Stainless steal, always!

Hope that answers your question, Tim.

Peace, Maxine

Maxine Weiss said...

We need to find out if President Reagan's chef used teflon pans in the White House kitchen.

Peace, Maxine

Maxine Weiss said...

No forget the pot stuff, Tim, with my attention span....we've moved on..

..to Hoppin' John!

Also, I don't understand the Southern passion for white corn meal. I like the bright yellow stuff. Much more colorful!

And then the whole dressing vs stuffing thing. Although I think dressing is more moist than dry stuffing.

Maybe I'm not such the Yankee I'd thought.

Peace, Maxine

bill said...

Maxine, dressing is the same as stuffing, except the dressing is baked in a pan and the stuffing is stuffed in something. Don't think it's a regional thing.

It is much easier to kill your guests with stuffing, just in case you're interested. Take the Thanksgiving turkey. Stuffing increases the mass of the bird, requiring a longer cooking time. If you only cook the turkey to the correct temperature, then the stuffing is undercooked and is full of raw turkey juice greatly increasing your risk of dying from food poisoning. So you have to cook until the stuffing is done, meaning you've overcooked the turkey. No one dies, then again no one ever wants to come back for dinner.

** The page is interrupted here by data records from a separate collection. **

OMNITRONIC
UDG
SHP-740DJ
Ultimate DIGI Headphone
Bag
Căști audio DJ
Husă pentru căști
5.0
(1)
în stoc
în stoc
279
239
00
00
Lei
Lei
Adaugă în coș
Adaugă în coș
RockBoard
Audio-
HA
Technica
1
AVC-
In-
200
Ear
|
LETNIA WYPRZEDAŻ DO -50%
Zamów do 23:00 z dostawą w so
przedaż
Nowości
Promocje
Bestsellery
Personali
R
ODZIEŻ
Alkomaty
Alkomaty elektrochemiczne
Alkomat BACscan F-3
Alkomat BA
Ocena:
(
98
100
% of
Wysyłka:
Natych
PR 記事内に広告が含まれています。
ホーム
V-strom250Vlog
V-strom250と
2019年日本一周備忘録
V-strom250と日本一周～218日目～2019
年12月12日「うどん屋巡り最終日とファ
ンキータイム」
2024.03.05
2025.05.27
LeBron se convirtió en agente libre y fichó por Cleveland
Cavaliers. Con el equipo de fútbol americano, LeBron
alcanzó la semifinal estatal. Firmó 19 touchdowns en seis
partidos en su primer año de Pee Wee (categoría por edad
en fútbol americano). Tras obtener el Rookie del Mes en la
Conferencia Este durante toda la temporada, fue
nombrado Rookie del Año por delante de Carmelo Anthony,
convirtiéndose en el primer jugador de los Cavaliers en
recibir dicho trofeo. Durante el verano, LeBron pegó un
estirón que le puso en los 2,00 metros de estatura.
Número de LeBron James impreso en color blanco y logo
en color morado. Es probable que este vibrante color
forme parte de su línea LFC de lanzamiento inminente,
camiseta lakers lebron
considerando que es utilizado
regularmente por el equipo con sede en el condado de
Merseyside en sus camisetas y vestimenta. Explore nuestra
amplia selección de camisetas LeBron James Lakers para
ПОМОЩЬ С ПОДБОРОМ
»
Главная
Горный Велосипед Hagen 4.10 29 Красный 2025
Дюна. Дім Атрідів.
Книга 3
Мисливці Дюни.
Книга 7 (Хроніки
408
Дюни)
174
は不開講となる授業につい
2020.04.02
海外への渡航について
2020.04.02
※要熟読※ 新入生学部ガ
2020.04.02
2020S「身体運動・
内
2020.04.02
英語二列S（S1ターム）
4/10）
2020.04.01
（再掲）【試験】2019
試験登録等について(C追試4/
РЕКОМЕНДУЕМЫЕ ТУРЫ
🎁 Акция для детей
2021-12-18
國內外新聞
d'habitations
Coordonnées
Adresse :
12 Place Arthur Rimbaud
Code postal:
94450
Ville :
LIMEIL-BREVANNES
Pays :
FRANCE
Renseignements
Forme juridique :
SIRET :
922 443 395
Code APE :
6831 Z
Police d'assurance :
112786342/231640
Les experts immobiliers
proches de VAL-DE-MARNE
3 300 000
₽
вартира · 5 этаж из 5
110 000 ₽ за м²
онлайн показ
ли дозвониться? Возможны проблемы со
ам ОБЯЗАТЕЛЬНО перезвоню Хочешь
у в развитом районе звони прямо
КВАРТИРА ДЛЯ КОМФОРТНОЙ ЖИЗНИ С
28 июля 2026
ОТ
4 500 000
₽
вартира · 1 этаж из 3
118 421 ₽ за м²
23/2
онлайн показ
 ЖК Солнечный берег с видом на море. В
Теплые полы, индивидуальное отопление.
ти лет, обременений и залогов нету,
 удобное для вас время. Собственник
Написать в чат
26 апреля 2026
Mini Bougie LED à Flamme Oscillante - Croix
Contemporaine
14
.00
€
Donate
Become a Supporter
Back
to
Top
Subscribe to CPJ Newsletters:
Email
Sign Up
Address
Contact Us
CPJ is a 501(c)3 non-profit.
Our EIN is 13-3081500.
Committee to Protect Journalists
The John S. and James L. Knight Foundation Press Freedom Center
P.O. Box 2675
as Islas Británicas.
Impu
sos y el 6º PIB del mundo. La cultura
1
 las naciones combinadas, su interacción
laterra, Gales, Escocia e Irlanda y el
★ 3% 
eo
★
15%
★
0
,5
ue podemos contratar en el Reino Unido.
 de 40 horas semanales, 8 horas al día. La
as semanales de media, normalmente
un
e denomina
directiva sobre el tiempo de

Recommendation: cook as dressing, then poor the finished pan juices over it before serving for that extra stuffing flavor.

Stuffing game hens or pork chops is fine as you're dealing with a much smaller mass and it's easier to control.

Beth said...

Christy, I should clarify: Fischer's tone and love of the stories about food are in contrast to this reviewer, who I found snotty. I don't see Fischer as elitist or snobbish.

Beth said...

In this region, south Louisiana, we add little red potatoes to the snap beans and fatback. Nice! And we use yellow cornmeal. Are you thinking of hominy, for grits, Maxine?

Paco Wové said...

"...cook as dressing, then poor the finished pan juices over it before serving for that extra stuffing flavor."

Pfft. Reminder to self: never eat turkey at Bill's house.

If you're not willing to take some risks, you don't deserve real stuffing flavor.

bill said...

No idea what you mean by risks, I see it as the simple avoidance of salmonella. Perhaps you would prefer a filipino stew made with pigs blood? Or a foie gras milkshake? Excellent food without risking death.

Paco, if you ate at my house--and don't expect that to happen--the turkey kicks ass. But don't expect either stuffing or dressing, can't stand the stuff. And no marshmallows on the sweet potatoes. The food is already dead, why embarass it further?

reader_iam said...

Ruth Riechl's books are cool, too. Food and more. Not snotty. Very funny. Neat walk through the larger time and culture as well.

I recommend them, starting with "Tender at the Bone."